Problem requirements: Continue the news article about drug companies and the full economic cost of university research, starting right after its final sentence.

Document segment:
Full-cost regime frightens industry

November 9, 2006

As UK universities pass on the total costs of research to businesses, drugs companies are seeking partnerships overseas, writes Anthea Lipsett.

Drugs firms are turning their back on collaborations with UK academics in the wake of government reforms that oblige universities to charge the full economic cost of research projects, the Association of the British Pharmaceutical Industry has warned.

According to a survey that the ABPI conducts every two years, there was a 23 per cent drop in the number of company research collaborations with UK universities between 2003 and 2005.

Malcolm Skingle, director of academic liaison at GlaxoSmithKline, told delegates at the annual meeting of the Engineering and Physical Sciences Research Council that the policy - which requires universities to charge the total cost of doing research, including researchers' salaries, overheads, estate costs and a contribution to the supervisor's salary - meant the UK was becoming expensive, even for a global organisation.

"Unfortunately, the non-financial contributions from industry, which often catalyse the research, are seldom taken into account in university costings," he said.

Philip Wright, director of science and technology at the ABPI, said the decline was attributable to universities forging fewer but larger collaborations with UK universities and more with universities overseas. He said: "Full economic costing is one factor and (others include the) unrealistic expectations universities have of the value of intellectual property, particularly in our industry where there are high attrition rates, and increasing competition from overseas universities.

Data for review:
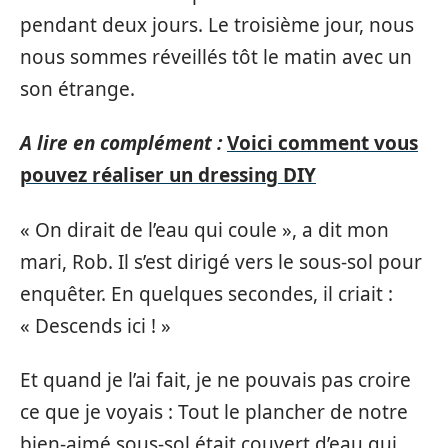
pendant deux jours. Le troisième jour, nous
nous sommes réveillés tôt le matin avec un
son étrange.
A lire en complément :
Voici comment vous
pouvez réaliser un dressing DIY
« On dirait de l’eau qui coule », a dit mon
mari, Rob. Il s’est dirigé vers le sous-sol pour
enquêter. En quelques secondes, il criait :
« Descends ici ! »
Et quand je l’ai fait, je ne pouvais pas croire
ce que je voyais : Tout le plancher de notre
bien-aimé sous-sol était couvert d’eau qui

Output:
"The survey is more indicative than absolute, but this shift out of the UK is worrying. It was rare, now it is more common. Other academics see that there is an opportunity here and are more open and willing to collaborate with industry," Dr Wright said.

"There is a lack of willingness to consider industrial costs in the UK. The benefits and the quality are still a strong case for doing research here, but we are not as competitive as we were," he said.

According to the survey, there has also been a 4 per cent decline in the number of studentships between 2003 and 2005. There were now 668 registered with the ABPI's academic liaison group, Dr Wright said.

Tim Bradshaw, head of the Council for British Industry's Innovation, Science and Technology Group, said: "Full economic costing was always going to be a problem in how it was interpreted by universities. We predicted that this was likely to happen and warned that the Government had to be careful."

The latest Higher Education Funding Council for England statistics, published in July, showed a marked increase (10 per cent) in collaborative research income overall from 2003 to 2004 - from £491 million to £541 million. But contract research income from business dropped 1 per cent to £287 million.